Table 6. The effect of irradiated extraction system on D_Cs and D_Sr.

Irradiationdose (Gy)	0	1.0 × 104	1.0 × 105	5.0 × 105	1.1 × 106
DCs	27.59	26.92	27.55	20.67	16.27
DSr	20.86	21.13	20.62	15.36	11.51

Conditions: T = 298 K, [SC4A]_(o) = 1 × 10⁻³ M, [Metal]_(a) = 1 × 10⁻⁴ M, pH = 6, contact time = 60 min, shaking speed: 150 rpm.
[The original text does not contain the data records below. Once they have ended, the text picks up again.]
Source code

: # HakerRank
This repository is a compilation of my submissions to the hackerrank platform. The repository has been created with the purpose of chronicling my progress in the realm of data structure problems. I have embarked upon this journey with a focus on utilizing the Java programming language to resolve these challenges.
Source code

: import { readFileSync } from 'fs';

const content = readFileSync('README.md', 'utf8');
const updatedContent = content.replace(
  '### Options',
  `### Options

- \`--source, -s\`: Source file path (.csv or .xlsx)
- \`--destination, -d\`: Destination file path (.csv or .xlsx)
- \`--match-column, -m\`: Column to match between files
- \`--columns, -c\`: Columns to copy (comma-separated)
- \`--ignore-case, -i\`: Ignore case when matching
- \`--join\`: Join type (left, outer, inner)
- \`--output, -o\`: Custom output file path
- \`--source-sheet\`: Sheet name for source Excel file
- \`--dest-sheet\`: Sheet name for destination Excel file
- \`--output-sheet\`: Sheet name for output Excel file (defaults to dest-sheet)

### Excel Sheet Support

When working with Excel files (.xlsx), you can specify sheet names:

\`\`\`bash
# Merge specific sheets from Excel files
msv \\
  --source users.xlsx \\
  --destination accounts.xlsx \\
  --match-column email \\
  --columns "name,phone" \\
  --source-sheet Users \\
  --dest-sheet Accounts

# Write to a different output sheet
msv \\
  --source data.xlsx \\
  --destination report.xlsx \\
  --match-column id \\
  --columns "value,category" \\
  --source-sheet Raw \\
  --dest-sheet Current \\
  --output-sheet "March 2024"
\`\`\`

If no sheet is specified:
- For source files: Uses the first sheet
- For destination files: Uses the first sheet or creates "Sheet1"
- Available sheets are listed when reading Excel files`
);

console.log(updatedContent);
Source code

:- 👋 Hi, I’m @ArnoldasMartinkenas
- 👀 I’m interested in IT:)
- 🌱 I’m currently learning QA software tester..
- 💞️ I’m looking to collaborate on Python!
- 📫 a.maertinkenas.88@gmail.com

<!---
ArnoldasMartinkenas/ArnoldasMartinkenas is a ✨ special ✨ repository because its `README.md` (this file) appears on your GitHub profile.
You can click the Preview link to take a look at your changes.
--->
. The values of D_Cs and D_Sr are almost constant until the irradiation dose reached 5.0 × 10⁵ Gy. The results indicate that SC4A/CH₃Cl was hardly impaired by irradiation.

4. Conclusions

A process for extraction of Cs(I) and Sr(II) from aqueous solutions using SC4A was studied. The results are promising in the sense that SC4A can sequester both Cs(I) and Sr(II) from radioactive contaminated aqueous waste. The stoichiometry of metal with respect to SC4A was determined to be 1:1 (Cs:SC4A) and 1:2 (Sr:SC4A). From the thermodynamic data, the extraction process was found to be exothermic. A possible extraction mechanism involves formation of an adjustable cavity from two SC4A molecules for the complexation of one Sr(II) ion, and the size of the adjustable cavity changes depending on the ion within an appropriate range. Furthermore, SC4A exhibited superior thermal and irradiation stability. The main structure of SC4A remained unchanged when the irradiation dose was lower than 1.1 × 10⁶ Gy. The distribution ratios of Cs(I) and Sr(II) remained above 27 and 20, respectively, under an irradiation dose of 1.0 × 10⁴ to 1.1 × 10⁶ Gy. In addition, SC4A/CHCl₃ showed efficient extraction ability when the irradiation dose was less than 5.0 × 10⁵ Gy.